DRIVER={FreeTDS};SERVER=sqlserver.example.com;PORT=1433;DATABASE=mydb;UID=myuser;PWD=<password>;TDS_Version=7.0

In the lab, SQL Server 2022 worked with newer TDS versions, while an older SQL Server target required TDS_Version=7.0.

Diagnostics And Pooling

Tests live inside the product package:

python -m unittest discover -s src\Products\OpenODBCDA\tests -v

Connection objects also expose a Diagnostics tab in the ZMI. It runs internal type-mapping checks and, when the connection is open, a small ODBC smoke test through the active driver.

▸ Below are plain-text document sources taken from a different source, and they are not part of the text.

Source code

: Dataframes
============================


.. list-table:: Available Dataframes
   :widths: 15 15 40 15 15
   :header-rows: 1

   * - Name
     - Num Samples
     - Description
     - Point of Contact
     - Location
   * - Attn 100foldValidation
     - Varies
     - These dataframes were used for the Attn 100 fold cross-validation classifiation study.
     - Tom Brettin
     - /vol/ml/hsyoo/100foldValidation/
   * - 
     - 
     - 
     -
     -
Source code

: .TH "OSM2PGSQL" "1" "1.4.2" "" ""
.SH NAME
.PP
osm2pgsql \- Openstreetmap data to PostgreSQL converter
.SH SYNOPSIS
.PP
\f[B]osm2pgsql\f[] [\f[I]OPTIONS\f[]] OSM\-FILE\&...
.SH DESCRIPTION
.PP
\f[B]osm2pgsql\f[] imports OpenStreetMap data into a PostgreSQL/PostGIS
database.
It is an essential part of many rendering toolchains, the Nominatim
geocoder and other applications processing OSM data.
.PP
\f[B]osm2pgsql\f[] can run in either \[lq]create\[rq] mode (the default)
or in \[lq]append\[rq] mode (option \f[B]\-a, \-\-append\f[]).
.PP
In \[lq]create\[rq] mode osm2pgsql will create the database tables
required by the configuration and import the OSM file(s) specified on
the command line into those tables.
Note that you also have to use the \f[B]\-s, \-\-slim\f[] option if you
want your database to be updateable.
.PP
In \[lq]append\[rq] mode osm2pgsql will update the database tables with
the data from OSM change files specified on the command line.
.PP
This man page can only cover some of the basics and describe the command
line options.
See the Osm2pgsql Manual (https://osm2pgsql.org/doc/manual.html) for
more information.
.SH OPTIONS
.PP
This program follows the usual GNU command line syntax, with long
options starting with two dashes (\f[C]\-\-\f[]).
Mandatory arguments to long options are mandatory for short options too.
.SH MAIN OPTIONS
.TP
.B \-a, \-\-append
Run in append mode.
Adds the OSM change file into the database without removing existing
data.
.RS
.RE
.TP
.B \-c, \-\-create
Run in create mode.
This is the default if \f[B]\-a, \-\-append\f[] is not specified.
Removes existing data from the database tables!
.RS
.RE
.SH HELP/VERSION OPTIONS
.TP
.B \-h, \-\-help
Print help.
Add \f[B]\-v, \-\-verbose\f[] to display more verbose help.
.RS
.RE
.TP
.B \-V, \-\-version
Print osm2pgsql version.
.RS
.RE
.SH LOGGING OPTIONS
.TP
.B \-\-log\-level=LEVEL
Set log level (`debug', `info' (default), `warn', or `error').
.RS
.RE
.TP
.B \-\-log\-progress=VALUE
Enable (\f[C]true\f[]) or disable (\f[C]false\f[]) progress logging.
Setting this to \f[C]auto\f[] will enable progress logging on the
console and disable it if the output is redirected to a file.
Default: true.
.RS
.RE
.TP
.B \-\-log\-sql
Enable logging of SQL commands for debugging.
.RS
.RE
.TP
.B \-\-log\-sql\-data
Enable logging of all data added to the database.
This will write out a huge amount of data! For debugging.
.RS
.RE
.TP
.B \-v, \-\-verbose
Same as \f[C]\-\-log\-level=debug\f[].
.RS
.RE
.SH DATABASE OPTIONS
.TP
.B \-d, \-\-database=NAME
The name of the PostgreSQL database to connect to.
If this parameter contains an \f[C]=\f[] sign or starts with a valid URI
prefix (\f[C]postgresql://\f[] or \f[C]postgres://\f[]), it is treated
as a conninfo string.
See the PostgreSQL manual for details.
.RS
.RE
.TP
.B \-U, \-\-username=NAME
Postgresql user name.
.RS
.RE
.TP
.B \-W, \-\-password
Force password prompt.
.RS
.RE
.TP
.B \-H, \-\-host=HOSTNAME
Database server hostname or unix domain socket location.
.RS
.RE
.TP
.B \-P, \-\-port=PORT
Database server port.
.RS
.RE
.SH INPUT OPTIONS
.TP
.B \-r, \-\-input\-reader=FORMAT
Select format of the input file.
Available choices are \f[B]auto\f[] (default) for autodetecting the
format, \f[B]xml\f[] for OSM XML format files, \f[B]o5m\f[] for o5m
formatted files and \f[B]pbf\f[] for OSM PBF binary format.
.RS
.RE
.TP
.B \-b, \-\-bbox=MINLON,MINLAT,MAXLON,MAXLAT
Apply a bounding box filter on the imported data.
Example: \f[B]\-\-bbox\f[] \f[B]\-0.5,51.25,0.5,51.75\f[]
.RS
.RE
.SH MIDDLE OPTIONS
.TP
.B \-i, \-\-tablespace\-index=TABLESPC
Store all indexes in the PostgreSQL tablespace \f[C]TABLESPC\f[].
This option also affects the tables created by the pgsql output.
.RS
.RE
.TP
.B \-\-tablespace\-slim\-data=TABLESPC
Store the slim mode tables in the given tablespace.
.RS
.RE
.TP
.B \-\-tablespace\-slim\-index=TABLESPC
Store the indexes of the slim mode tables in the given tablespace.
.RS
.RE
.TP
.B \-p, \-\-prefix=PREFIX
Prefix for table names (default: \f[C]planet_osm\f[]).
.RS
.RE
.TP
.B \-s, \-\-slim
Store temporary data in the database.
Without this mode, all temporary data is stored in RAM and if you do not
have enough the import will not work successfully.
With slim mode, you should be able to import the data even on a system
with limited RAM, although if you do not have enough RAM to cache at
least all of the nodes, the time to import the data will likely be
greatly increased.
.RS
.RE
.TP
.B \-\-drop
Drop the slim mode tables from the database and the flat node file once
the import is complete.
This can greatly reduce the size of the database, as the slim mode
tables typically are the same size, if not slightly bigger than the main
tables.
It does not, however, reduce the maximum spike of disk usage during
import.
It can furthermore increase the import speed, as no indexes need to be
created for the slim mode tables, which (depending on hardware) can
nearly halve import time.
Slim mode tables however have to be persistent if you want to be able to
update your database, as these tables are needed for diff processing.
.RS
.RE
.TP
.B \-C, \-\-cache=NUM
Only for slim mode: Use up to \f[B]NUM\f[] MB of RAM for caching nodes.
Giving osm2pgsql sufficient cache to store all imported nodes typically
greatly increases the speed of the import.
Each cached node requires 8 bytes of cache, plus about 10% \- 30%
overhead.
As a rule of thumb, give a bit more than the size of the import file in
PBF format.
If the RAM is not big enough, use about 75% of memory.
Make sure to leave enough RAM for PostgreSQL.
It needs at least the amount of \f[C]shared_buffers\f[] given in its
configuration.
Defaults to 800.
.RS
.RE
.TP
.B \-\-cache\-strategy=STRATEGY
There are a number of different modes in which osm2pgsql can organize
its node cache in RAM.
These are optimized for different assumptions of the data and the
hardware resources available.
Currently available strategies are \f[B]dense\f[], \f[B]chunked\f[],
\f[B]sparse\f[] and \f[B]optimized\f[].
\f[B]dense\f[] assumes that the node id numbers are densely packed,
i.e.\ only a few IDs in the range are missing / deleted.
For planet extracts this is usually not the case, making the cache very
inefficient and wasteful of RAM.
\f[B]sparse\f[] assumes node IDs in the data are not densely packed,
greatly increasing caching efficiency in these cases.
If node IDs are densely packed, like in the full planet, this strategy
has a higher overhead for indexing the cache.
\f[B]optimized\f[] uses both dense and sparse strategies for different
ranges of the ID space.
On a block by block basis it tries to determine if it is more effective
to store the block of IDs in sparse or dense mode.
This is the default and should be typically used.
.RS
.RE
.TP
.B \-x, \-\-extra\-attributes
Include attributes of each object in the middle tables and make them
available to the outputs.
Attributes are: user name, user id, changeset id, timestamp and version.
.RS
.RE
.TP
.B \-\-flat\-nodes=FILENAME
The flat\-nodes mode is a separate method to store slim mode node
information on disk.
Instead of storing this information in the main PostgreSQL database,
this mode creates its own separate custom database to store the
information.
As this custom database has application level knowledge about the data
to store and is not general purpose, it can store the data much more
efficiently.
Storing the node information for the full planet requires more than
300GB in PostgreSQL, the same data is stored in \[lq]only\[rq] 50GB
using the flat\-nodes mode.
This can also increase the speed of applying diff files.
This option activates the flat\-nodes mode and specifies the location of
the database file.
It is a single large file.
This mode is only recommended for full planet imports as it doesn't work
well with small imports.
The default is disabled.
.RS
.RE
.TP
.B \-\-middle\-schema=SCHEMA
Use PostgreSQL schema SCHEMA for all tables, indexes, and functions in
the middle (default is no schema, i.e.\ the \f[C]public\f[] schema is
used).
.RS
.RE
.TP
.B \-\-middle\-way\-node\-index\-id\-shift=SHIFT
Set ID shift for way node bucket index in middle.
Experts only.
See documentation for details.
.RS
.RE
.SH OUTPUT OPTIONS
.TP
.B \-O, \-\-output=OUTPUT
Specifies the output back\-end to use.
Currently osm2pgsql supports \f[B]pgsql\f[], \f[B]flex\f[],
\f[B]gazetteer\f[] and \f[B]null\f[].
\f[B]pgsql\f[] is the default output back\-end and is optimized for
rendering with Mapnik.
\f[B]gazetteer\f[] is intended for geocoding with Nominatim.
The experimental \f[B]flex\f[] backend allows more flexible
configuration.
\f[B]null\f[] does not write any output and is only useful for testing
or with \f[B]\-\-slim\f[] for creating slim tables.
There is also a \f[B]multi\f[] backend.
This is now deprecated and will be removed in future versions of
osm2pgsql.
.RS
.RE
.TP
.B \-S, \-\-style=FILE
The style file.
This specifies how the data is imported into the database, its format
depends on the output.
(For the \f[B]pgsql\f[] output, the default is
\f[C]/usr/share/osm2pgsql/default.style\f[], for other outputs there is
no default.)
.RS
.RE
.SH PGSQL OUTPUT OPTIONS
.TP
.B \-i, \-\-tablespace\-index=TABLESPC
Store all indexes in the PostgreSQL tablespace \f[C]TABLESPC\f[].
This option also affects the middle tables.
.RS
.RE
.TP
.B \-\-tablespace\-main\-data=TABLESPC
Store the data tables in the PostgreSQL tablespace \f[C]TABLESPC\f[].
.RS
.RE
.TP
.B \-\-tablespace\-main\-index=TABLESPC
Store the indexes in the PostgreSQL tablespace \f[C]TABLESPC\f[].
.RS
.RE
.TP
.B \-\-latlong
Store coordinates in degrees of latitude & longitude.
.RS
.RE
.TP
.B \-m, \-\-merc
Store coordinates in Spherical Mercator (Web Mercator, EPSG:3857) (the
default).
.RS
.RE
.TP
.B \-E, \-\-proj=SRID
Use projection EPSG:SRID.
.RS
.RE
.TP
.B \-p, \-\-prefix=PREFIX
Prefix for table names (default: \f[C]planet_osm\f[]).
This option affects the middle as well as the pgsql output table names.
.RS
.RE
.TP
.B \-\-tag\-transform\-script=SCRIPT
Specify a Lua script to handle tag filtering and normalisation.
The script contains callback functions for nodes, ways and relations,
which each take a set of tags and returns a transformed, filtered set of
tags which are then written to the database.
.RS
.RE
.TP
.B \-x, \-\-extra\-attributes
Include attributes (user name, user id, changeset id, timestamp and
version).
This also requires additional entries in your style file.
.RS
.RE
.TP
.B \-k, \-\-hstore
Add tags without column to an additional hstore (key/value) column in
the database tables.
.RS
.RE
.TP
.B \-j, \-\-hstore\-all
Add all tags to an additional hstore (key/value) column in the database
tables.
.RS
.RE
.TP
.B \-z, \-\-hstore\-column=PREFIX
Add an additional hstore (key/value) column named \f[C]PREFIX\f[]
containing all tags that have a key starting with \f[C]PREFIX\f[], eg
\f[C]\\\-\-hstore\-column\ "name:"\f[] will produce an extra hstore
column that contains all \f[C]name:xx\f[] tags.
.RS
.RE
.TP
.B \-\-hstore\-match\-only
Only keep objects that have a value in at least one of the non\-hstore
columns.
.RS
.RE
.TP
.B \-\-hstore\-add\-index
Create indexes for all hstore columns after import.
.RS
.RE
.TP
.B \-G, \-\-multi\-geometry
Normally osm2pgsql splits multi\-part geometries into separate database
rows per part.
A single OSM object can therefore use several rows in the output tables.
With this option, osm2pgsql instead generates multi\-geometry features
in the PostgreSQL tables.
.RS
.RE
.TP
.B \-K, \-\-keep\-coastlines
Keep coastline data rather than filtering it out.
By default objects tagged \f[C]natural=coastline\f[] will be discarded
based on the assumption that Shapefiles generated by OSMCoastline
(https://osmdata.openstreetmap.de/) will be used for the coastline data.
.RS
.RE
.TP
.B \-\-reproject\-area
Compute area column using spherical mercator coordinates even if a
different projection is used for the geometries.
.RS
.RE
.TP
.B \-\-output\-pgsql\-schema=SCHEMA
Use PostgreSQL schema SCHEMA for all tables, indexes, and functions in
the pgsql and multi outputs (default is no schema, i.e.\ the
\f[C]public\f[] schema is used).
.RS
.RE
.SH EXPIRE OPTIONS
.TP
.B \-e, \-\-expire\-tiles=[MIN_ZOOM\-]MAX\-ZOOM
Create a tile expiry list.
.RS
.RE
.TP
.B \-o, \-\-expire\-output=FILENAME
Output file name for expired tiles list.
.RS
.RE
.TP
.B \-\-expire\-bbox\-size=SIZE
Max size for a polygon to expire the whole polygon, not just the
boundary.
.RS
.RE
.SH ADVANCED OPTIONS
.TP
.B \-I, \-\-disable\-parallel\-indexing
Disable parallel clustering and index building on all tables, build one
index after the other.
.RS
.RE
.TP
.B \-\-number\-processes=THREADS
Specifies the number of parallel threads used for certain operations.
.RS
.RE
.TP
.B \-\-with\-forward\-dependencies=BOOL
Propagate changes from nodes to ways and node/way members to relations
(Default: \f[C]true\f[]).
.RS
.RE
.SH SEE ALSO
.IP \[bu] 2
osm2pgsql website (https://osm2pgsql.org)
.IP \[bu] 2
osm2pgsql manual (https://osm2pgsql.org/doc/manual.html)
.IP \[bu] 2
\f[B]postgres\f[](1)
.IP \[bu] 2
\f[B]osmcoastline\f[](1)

Connection pooling is configured per Zope connection object. The default is a single physical connection. Larger pools should be used sparingly because many Zope folders with their own connector objects can otherwise create many database sessions.

Z SQL Method Maximum rows to retrieve is honored by the adapter. Set it to 0 only when you deliberately want no row limit; large results are materialized in memory by ZRDB.

Compatibility Result Options

Each OpenODBCDA connection can apply a small set of result-row transformations after pyodbc has fetched rows:

  • Date/time result format: keeps Python date/time objects by default, or converts date/datetime values to Zope DateTime objects or ISO strings.
  • Fetch TIME columns as strings: converts Python datetime.time values to strings such as 12:30:05.
  • Fetch NULL values as empty strings: converts None values to "".
  • Leave scale 0 floats untouched: keeps integral float values such as 42.0 as floats when ODBC column metadata says scale is 0. This is enabled by default. When disabled, integral scale 0 floats are converted to Python integers.

These options are meant for compatibility with older Zope applications that were written against older database adapters. New code should normally keep NULL values as None.

This project is an independent open source implementation for Zope 5 and Zope 6. The codebase is written for Products.OpenODBCDA and is intended to be distributed under the MIT License.